■ Text block:
+--
Sen. Lamar Alexander, R-Tenn., announced on Thursday that he will not support allowing witnesses to testify in the impeachment trial of President Trump.
Jacquelyn Martin
Sen. Lamar Alexander, R-Tenn., announced on Thursday that he will not support allowing witnesses to testify in the impeachment trial of President Trump.

Updated 11:28 p.m. ET

Sen. Lamar Alexander said on Thursday night that he will not vote to allow witnesses and evidence into the impeachment trial of President Trump.

"There is no need for more evidence to conclude that the president withheld United States aid, at least in part, to pressure Ukraine to investigate the Bidens; the House managers have proved this with what they call a 'mountain of overwhelming evidence,'" Alexander said in a statement. "Our founding documents provide for duly elected presidents who serve with 'the consent of the governed,' not at the pleasure of the United States Congress. Let the people decide."

The decision delivers a devastating blow to House managers prosecuting Trump, all but ensuring witnesses will not be called for Trump's trial.

Without sufficient support for bringing witnesses, Senate Majority Leader Mitch McConnell is expected to move quickly to vote on the two articles of impeachment. The president could be acquitted on both charges as early as Friday evening.

Democrats needed four Republicans to join them in order to have enough votes to call witnesses to testify. Alexander, R-Tenn., had been largely silent on the issue and was considered a crucial swing voter. Only two Republicans — Maine Sen. Susan Collins and Utah Sen. Mitt Romney — have publicly called for witness testimony.

Collins said late Thursday she would support bringing witnesses.
+--
Please return the Alexander news item in full, word for word. Work from the Alexander news item alone.

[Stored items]
+--
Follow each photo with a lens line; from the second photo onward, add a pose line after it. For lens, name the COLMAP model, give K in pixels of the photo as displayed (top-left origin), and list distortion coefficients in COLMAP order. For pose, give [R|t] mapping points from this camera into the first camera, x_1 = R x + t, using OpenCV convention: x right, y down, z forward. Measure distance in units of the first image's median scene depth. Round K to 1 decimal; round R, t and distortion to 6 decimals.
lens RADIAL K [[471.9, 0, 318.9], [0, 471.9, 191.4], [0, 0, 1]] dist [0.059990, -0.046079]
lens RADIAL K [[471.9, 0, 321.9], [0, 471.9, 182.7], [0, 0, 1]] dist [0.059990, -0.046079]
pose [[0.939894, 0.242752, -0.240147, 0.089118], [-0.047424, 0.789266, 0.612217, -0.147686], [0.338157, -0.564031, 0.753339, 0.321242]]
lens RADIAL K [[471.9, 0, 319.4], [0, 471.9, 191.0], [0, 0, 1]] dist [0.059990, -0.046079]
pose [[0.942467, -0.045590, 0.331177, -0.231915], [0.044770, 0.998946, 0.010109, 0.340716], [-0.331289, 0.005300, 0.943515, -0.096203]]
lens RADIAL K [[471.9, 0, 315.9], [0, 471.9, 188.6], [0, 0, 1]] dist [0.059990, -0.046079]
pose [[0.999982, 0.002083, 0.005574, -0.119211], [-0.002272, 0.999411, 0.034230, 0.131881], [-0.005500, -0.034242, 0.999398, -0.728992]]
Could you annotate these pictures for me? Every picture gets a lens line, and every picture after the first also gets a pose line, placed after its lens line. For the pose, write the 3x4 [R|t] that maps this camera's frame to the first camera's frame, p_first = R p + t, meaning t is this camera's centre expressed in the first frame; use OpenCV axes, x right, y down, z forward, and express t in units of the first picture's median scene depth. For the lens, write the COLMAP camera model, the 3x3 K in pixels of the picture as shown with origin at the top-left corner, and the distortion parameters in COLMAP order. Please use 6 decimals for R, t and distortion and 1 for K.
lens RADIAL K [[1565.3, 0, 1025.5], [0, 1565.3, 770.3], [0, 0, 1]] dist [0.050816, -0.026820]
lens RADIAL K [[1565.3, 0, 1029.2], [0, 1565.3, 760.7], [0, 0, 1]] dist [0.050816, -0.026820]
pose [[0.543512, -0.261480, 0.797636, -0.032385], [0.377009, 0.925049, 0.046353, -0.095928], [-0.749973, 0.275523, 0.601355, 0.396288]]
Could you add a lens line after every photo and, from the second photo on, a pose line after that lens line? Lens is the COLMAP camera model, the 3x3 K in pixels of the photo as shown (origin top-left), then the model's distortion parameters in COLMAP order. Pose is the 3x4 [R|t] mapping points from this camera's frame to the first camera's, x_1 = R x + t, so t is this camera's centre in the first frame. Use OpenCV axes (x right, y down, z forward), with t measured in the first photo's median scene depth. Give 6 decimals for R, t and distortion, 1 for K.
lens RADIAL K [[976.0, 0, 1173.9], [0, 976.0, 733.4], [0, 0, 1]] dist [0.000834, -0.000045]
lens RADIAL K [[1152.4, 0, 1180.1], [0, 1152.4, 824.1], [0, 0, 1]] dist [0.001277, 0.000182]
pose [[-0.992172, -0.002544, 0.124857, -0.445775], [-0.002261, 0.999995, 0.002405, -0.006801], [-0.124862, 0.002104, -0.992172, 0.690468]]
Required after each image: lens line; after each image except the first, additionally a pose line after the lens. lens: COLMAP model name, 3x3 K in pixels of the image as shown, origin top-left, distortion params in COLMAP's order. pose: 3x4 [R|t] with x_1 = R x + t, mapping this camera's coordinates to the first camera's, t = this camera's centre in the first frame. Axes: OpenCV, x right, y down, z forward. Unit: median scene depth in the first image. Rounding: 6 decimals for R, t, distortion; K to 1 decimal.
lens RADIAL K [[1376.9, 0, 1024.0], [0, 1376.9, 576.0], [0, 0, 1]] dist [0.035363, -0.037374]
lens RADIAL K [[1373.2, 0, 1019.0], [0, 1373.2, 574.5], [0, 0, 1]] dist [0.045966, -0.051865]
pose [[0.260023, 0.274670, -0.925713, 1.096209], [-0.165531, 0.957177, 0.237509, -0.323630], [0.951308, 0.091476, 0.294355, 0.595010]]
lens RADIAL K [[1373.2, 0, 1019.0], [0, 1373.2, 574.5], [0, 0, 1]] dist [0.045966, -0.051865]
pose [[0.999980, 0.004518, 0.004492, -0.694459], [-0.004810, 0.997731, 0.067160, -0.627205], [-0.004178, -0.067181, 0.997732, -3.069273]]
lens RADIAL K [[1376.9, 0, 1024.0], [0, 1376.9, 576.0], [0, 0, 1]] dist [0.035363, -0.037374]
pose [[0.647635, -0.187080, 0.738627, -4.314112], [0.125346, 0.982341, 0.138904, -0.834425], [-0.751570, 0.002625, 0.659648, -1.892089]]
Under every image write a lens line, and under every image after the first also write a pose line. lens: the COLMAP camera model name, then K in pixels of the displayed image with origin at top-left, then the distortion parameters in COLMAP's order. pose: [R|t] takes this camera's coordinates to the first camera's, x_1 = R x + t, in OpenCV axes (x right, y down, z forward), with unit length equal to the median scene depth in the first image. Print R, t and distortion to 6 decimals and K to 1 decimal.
+--
■ Result for this exercise:
Sen. Lamar Alexander, R-Tenn., announced on Thursday that he will not support allowing witnesses to testify in the impeachment trial of President Trump.
Jacquelyn Martin
Sen. Lamar Alexander, R-Tenn., announced on Thursday that he will not support allowing witnesses to testify in the impeachment trial of President Trump.

Updated 11:28 p.m. ET

Sen. Lamar Alexander said on Thursday night that he will not vote to allow witnesses and evidence into the impeachment trial of President Trump.

"There is no need for more evidence to conclude that the president withheld United States aid, at least in part, to pressure Ukraine to investigate the Bidens; the House managers have proved this with what they call a 'mountain of overwhelming evidence,'" Alexander said in a statement. "Our founding documents provide for duly elected presidents who serve with 'the consent of the governed,' not at the pleasure of the United States Congress. Let the people decide."

The decision delivers a devastating blow to House managers prosecuting Trump, all but ensuring witnesses will not be called for Trump's trial.

Without sufficient support for bringing witnesses, Senate Majority Leader Mitch McConnell is expected to move quickly to vote on the two articles of impeachment. The president could be acquitted on both charges as early as Friday evening.

Democrats needed four Republicans to join them in order to have enough votes to call witnesses to testify. Alexander, R-Tenn., had been largely silent on the issue and was considered a crucial swing voter. Only two Republicans — Maine Sen. Susan Collins and Utah Sen. Mitt Romney — have publicly called for witness testimony.

Collins said late Thursday she would support bringing witnesses.